Lipid core nanocapsules-loaded tacrolimus: Development and evaluation of quality parameters

Abstract

This study aimed to revalidate an HPLC-based analytical methodology to determine  tacrolimus within lipid-core nanocapsules and to evaluate the quality of such nanosystems. Chromatographic separation was achieved by employing a C18 column as a stationary phase and a ternary mixture of acetonitrile: water: phosphoric acid (700:299:1 v/v) as the mobile phase. The revalidated method proved to be linear in the range of 1-60 µg.mL−1 for tacrolimus (r2 >0.999).
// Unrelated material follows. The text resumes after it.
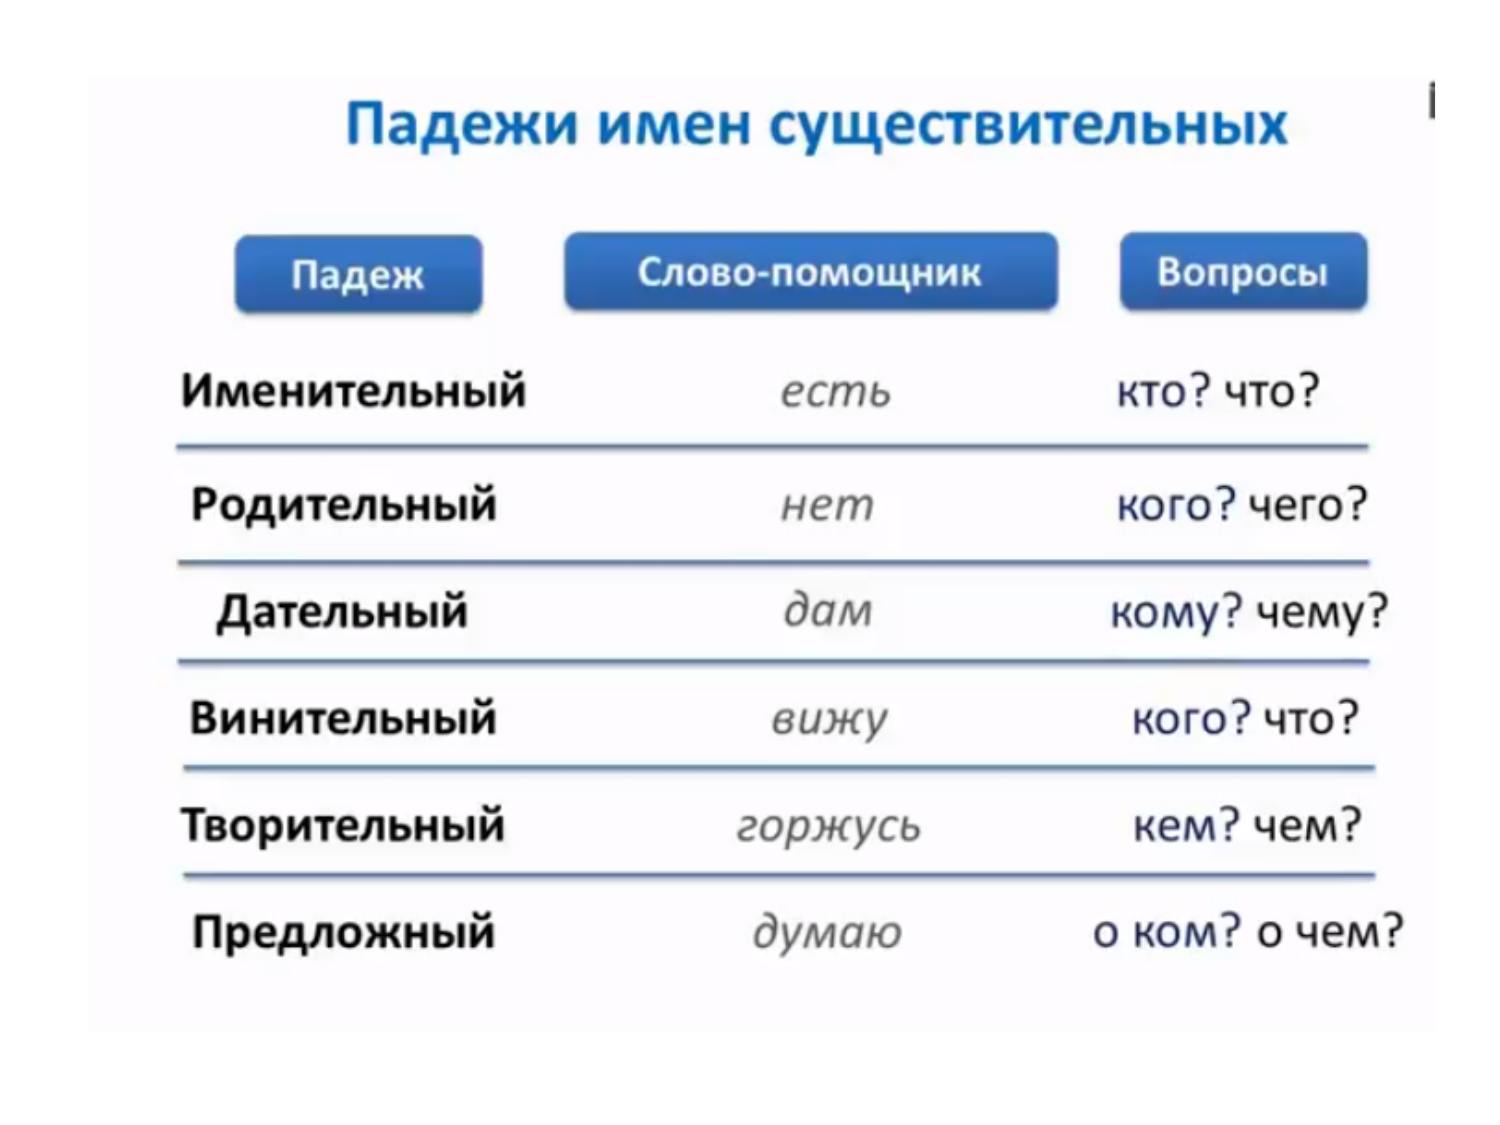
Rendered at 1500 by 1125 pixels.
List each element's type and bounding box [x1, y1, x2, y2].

picture [88, 77, 1436, 1031]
Detection and quantification limits were 45.38 ng.mL-1 and 137.51 ng.mL-1, respectively, which assures the methodology sensitivity. The method was also precise (RSD = 1.78% between samples). Besides, the methodology demonstrated accuracy and robustness. The lipid-core nanocapsules-loaded tacrolimus showed exclusively nanosized particles (±190 nm and polydispersity index of ≤v0.2), negative zeta potential (-13.67±1.16), and slightly acidic pH (5.58 ± 0.06), with a content of 98.90±2.32%  and encapsulation rate of 99.23±0.32%.  Tacrolimus-loaded in lipid-core nanocapsules-loaded tacrolimus showed stability for at least 30 days at room temperature and a sustained release profile compared to the drug in solution.